As frequent Caribbean cruisers, we have seen all of these ports many times over, but every cruise is different and the dynamics are always changing. The weather can change plans, but when on vacation it's best to go with the flow.

Sunday: Sea Day.
Monday: Labadee, Haiti; Arrival-8:00am; Departure-4:00pm
Tuesday: Ochos Rios, Jamaica; Canceled due to high seas
Wednesday: Grand Cayman; Arrival-8:00am; Departure-4:00pm
Thursday: Cozumel, Mexico; Arrival-10:00am; Departure-7:00pm (delayed for 30 late passengers)
Friday: Sea Day

The more we cruise, the more intrigued we are by the artwork on each ship.
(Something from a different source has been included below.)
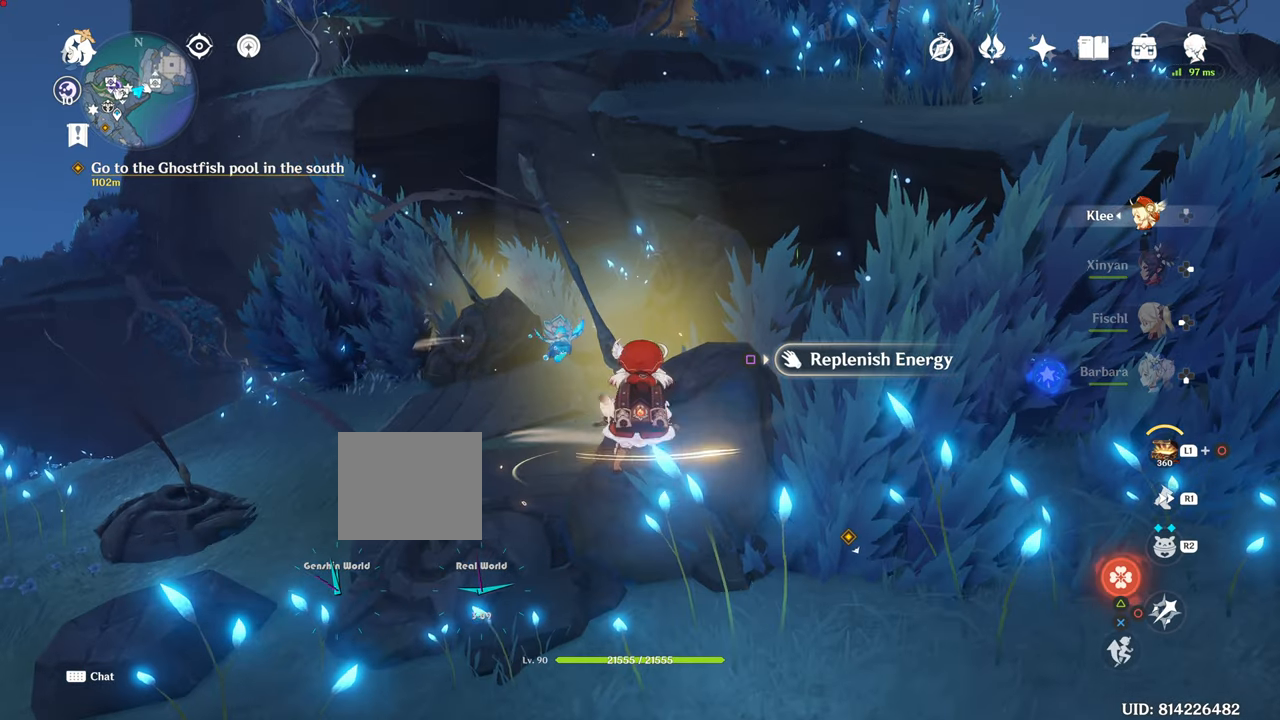
{"buttons": ["L1"], "left_stick": "center", "right_stick": "center", "events": [[333, "L1", "down"]]}
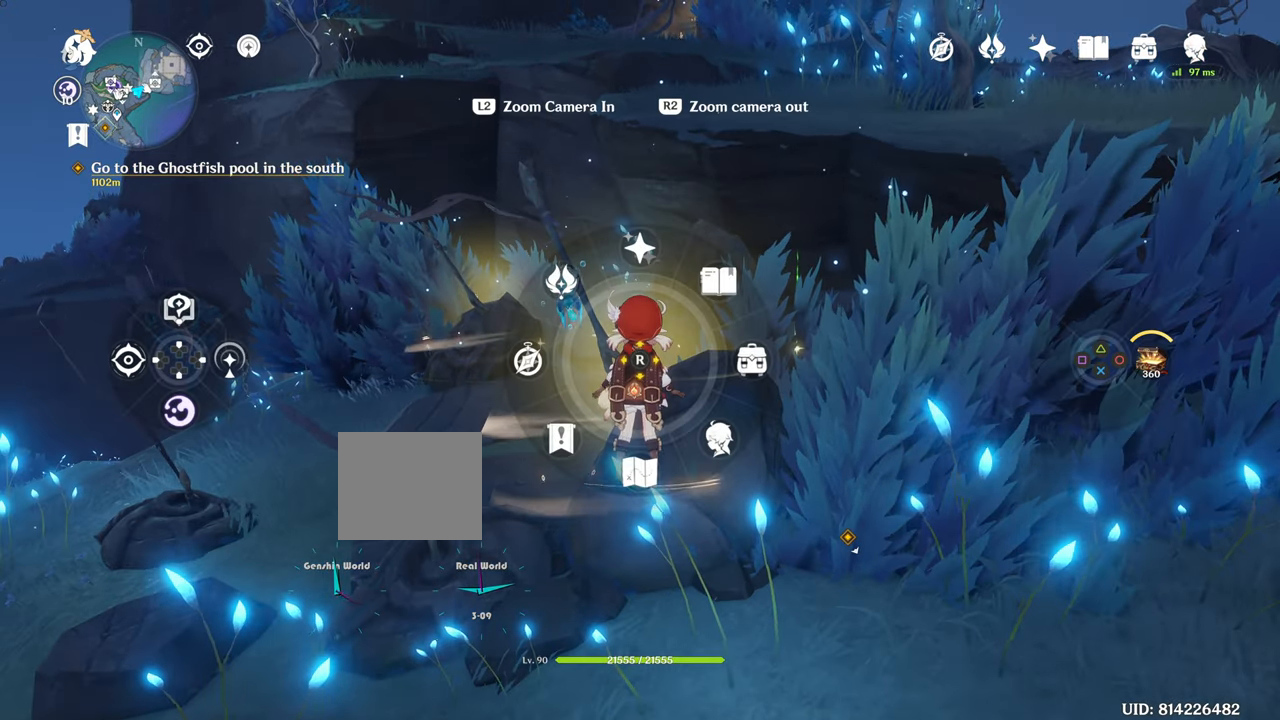
{"buttons": ["L1"], "left_stick": "center", "right_stick": "center", "events": [[117, "right_stick", "down"], [301, "right_stick", "center"]]}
Suddenly, we are more interested in what differentiates one ship from another and what gives each ship her "personality." We admire unique pieces of art and frequently recognize recurring themes from ship to ship, especially on those within the same class, e.g. the Voyager class. On recent cruises, we made a point of visiting each ship from top to bottom (or vice versa), to see and enjoy her art collection; it is like Art Appreciation 101 or maybe 102. But it gives us pleasure and we are improving at recognizing common characteristics and styles of certain artists whose artwork is frequently present on various ships of the same cruise line. Sometime the names are not easily remembered, but once identified, we can recalled them as authors of other pieces on other ships. We were told that the art collection on the Navigator costs $ 8.5 million. Surely, she can be compared to a nice art museum.

We enjoy cruising, especially on new ships. The smell of new, the desire of seeing, feeling and comparing the new ambiance with that of other ships are the reasons for booking cruises early on the ships' inaugural season (or voyage). We are ready to book cruises on both the Serenade and on the Mariner for this coming fall; however, we have already booked three cruises on RCI ships, two in May on the Grandeur (back-to-back, transatlantic and Baltic Capitals), and a family reunion in October on the Explorer (Western Caribbean). It'll be nice to revisit both ships; it will be our third and fourth cruise on the Grandeur and our second on the Explorer. It looks like this will be for us another year of intensive cruising. Happy Cruising!